**Document extract**
■ ■ ■ ■ ■ ■ ■
The factory box comes with the following accessories: owner’s manual, sound and parameter list, AC adaptor, CD-ROM (with editor and USB MIDI driver), ferrite core, a band for fastening the core, and a leaflet ("Attaching the Ferrite Core").

==Sound Generator==

The MC-808's sound generator produces sound from two different kinds of patches. A "standard" patch is made up of four tones. Each tone can have two different waveforms, one for the left channel and one for the right channel. Waveforms can be either preset waveforms, or samples (both work the same way.) Rhythm patches are made up of 16 tones, each one assigned to a note. Rhythm tones can be made up of up to four waveforms.

Tones are generated by a wave generator then sent to a Time Variant Filter (TVF) and then to a Time Variant Amplifier (TVA). The WG, TVF and TVA all have an envelope which controls their operation. Standard patches have two LFOs available, which can be assigned to modulate the WG, TVF or TVA. This design is similar to many synthesizers using subtractive synthesis. Rather than being restricted to a small number of waveforms, any wave file can be used as a waveform.

Some parameters can be modified in a patch using a fader. For more complete patch editing, the 808 must be hooked up to a computer via a USB cable running the 808's patch editor.

The sound generator allows for the routing of parts into two Multi-Effects(MFX) units. There are 46 different effects. Each MFX can be set to one of the 46 effects.

==Sequencer==

The sequencer can play patterns, or songs that are made up of a series of patterns. Each pattern can have up to 16 parts. Each part is assigned to a patch.

Parts contain a sequence of MIDI events such as notes and control changes. There are three ways to record data to a part: step recording, realtime recording, and TR-Rec. Step recording allows the entry of notes step by step. Realtime recording allows both notes and control changes to be added. TR-Rec allows each of the 16-pads to represent a beat, and makes it easy to enter percussion tracks. There is also a microscope editing mode that allows detailed event editing.

Songs are made up of steps with each step having a pattern associated with it. Muting and unmuting parts can be done for each step. The overall level of each part can be modified at each step as well.
■ ■ ■ ■ ■ ■ ■
**Provided material**
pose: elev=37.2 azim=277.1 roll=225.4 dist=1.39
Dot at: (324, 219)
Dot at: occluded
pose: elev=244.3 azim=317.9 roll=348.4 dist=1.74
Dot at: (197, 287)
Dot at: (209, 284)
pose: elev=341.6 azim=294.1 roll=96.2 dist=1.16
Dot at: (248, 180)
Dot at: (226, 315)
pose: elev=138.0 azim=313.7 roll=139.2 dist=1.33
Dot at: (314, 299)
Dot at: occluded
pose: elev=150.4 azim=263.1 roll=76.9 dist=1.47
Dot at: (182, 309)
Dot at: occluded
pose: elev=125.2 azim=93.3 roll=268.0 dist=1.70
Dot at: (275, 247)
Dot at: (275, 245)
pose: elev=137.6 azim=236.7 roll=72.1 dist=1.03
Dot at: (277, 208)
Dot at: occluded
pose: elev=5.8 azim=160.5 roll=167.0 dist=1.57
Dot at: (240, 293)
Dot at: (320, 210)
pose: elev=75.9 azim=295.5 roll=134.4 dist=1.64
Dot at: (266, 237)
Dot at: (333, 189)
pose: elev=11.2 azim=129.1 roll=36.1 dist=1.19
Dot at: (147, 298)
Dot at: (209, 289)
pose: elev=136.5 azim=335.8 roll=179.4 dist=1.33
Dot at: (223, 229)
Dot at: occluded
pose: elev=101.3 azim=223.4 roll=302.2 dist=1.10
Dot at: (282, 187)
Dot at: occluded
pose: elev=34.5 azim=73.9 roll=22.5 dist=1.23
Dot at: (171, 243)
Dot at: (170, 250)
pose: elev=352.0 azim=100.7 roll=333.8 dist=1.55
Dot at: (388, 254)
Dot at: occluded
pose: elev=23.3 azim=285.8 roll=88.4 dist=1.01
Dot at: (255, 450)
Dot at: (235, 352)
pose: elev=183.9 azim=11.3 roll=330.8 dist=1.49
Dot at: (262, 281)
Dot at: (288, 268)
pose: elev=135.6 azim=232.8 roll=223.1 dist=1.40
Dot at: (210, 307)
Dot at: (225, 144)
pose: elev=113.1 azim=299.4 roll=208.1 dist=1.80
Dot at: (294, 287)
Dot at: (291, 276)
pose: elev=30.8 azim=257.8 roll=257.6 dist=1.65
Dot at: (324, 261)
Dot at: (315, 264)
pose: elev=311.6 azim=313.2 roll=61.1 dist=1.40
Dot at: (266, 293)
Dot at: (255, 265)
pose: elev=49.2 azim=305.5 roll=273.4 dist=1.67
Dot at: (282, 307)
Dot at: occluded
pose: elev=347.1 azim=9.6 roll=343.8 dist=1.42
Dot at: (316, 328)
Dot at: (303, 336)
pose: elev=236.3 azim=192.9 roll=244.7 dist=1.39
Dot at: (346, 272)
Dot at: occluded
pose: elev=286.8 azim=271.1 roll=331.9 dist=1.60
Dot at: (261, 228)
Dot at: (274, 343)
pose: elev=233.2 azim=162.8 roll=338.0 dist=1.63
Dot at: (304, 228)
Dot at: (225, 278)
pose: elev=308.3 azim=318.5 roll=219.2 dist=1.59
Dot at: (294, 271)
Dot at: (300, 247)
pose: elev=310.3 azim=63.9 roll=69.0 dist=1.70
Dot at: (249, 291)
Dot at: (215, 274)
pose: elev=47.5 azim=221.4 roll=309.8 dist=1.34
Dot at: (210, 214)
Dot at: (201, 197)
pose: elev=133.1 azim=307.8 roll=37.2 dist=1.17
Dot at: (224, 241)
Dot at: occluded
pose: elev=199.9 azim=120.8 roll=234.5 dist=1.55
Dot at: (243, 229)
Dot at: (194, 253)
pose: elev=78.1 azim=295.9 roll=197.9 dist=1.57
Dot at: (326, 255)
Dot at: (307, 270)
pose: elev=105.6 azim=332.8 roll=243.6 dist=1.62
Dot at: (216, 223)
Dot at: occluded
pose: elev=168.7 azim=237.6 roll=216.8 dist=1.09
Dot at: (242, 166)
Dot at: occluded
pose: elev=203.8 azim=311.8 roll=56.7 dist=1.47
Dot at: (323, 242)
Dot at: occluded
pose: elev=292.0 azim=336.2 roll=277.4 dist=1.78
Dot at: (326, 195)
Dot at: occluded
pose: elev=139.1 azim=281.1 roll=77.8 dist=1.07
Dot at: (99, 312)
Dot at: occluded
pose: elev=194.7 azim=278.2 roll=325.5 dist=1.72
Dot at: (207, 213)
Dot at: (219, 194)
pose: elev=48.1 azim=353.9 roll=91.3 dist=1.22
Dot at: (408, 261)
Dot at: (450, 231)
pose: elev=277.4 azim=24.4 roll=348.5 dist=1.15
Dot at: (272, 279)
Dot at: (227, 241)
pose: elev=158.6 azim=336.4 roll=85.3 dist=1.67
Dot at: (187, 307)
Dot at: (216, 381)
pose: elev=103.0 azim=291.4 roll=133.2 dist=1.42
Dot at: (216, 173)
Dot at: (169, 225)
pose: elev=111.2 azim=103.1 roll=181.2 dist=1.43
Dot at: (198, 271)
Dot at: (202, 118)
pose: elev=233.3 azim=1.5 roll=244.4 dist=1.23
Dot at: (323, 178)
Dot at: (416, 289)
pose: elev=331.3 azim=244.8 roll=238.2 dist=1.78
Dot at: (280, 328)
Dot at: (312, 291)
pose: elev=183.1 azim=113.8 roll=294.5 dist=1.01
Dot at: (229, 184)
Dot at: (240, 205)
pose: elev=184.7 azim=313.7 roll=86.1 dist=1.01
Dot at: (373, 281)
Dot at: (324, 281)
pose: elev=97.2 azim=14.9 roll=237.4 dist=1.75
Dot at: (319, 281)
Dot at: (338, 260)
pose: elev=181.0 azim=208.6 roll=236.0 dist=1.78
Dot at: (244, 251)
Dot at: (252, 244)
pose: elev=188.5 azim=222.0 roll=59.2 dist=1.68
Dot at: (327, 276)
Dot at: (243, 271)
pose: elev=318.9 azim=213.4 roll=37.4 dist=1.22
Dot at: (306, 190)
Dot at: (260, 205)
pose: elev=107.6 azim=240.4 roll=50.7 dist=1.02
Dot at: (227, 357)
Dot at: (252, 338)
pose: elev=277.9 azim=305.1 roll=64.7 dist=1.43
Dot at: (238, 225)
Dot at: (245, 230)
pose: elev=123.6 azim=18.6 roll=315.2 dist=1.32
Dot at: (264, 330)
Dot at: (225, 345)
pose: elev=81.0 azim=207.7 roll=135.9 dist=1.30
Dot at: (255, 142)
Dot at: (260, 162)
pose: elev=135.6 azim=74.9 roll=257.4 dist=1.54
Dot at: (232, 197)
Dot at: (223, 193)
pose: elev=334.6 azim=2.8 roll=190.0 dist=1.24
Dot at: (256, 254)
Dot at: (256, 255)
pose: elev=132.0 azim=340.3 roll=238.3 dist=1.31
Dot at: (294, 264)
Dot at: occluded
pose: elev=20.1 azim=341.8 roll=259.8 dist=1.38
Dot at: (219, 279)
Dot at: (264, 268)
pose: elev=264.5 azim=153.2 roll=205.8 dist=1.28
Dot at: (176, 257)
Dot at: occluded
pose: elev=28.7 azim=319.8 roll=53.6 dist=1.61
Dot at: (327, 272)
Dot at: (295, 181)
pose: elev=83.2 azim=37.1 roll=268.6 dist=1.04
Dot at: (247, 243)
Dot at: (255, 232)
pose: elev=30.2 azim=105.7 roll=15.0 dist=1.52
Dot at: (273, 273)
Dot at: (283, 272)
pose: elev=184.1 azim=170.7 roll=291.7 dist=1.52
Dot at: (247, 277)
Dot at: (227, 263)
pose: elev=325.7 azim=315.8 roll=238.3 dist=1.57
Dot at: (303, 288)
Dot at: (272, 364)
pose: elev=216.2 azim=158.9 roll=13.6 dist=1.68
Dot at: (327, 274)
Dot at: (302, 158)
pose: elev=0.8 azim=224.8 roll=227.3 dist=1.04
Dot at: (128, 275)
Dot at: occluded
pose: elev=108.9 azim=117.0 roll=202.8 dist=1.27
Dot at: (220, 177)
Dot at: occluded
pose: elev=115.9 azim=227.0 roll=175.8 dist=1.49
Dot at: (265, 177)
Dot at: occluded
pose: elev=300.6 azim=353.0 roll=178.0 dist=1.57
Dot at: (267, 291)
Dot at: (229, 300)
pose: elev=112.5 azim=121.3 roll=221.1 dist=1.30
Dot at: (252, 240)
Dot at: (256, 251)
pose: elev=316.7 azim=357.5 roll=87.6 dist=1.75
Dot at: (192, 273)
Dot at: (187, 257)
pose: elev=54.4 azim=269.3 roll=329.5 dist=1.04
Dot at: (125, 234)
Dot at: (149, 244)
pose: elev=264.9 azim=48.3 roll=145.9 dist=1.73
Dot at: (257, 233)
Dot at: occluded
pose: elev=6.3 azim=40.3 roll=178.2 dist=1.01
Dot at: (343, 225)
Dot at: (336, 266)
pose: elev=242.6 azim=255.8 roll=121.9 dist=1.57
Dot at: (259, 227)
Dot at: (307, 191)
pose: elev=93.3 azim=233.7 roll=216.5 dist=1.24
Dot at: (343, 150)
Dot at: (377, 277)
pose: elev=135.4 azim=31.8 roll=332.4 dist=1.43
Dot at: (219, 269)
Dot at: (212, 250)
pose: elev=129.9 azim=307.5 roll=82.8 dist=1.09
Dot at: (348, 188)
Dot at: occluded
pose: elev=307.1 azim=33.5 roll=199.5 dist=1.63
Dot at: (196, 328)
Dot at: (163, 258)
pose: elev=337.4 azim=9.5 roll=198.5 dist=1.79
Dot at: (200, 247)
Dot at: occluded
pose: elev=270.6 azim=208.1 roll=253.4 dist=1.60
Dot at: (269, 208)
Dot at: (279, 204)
■ ■ ■ ■ ■ ■ ■
**Prompt 1**
Answer these three questions from the MC-808 description:
(a) How many tones make up a rhythm patch?
(b) How many different effects does the text say there are for the Multi-Effects units?
(c) What are the three ways to record data to a part?
**Prompt 2**
Using the MC-808 description, list every accessory included in the factory box.
**Prompt 3**
Extend the MC-808 description beyond its final sentence.

**Task result 1**
(a) 16 tones
(b) 46
(c) Step recording, realtime recording, and TR-Rec

**Task result 2**
- Owner's manual
- Sound and parameter list
- AC adaptor
- CD-ROM (with editor and USB MIDI driver)
- Ferrite core
- A band for fastening the core
- A leaflet ("Attaching the Ferrite Core")

**Task result 3**
== Sampler ==

The MC-808 can import samples (as WAV or AIFF files,) and can also record samples from its input. Editing of samples can be done using the sample edit feature of the patch editor program. Some basic tasks can be done from the MC-808 without the need for the editor program. Newly recorded samples are stored in sample memory. Samples must be loaded into sample memory to play them as well. The MC-808 will automatically load samples into memory when needed. There are also some manual operations for loading samples into memory and unloading them. As shipped, there is 4MB of sample memory. Samples can be saved in user memory or card memory.

==Users==

The Roland MC-808 was used prominently in the album Téo & Téa by French composer Jean Michel Jarre, who used some of the preset patterns as the base for a number of the tracks of that album.

DJ Uplighter and Friends uses the MC-808 on the album "Lighten Up New Synthesizer". The extracts used from the MC-808 are looped sound samples recorded with Audacity and trimmed to be used in Sony Acid Music Studio.

==Unsolved bugs==

Some operating system bugs were gradually solved since its release; the last operating system upgrade (Version 1.03)* was introduced on January 15, 2007.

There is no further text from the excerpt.